*What to do*: Copy verbatim the lines of the listing below, starting at the line containing "family: Liliaceae" and ending with the last line of the listing, both included.

---- Material for this exercise

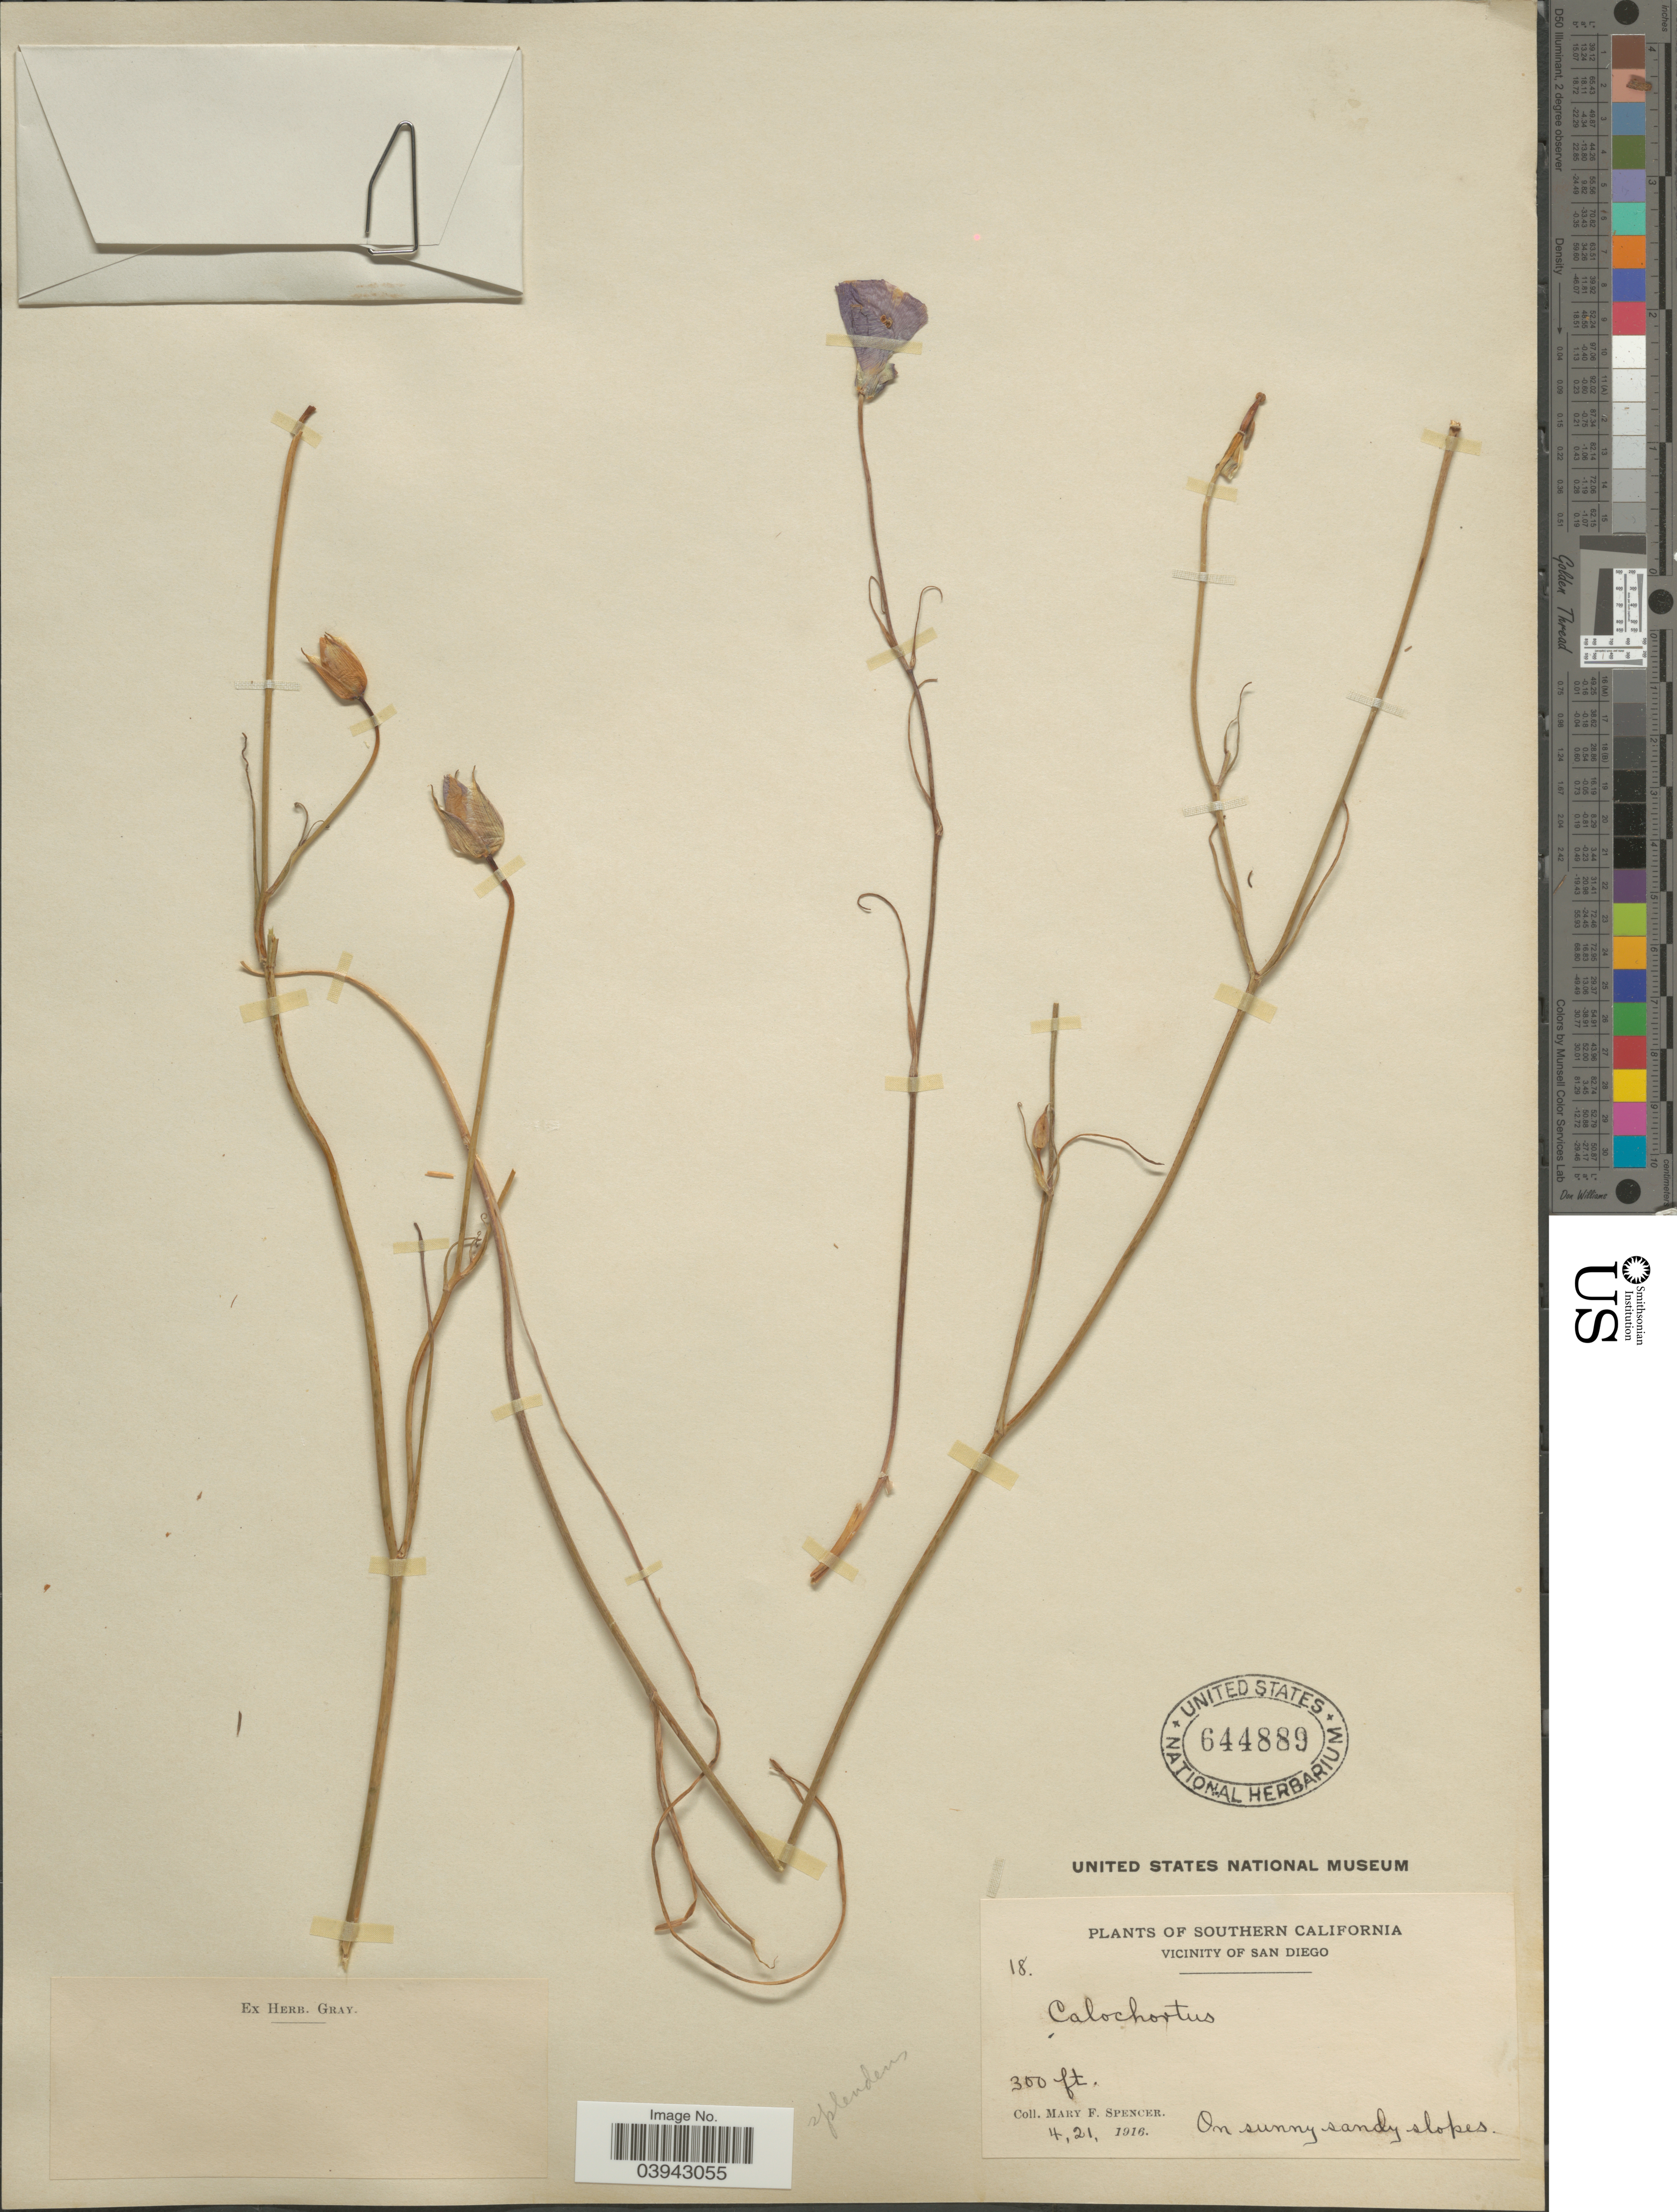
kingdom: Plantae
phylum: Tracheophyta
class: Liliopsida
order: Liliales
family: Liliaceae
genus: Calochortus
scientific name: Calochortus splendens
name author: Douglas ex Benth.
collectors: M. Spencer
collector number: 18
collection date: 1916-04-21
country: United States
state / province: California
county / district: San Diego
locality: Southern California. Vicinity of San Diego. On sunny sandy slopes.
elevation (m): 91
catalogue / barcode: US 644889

--------

*Reply*:
family: Liliaceae
genus: Calochortus
scientific name: Calochortus splendens
name author: Douglas ex Benth.
collectors: M. Spencer
collector number: 18
collection date: 1916-04-21
country: United States
state / province: California
county / district: San Diego
locality: Southern California. Vicinity of San Diego. On sunny sandy slopes.
elevation (m): 91
catalogue / barcode: US 644889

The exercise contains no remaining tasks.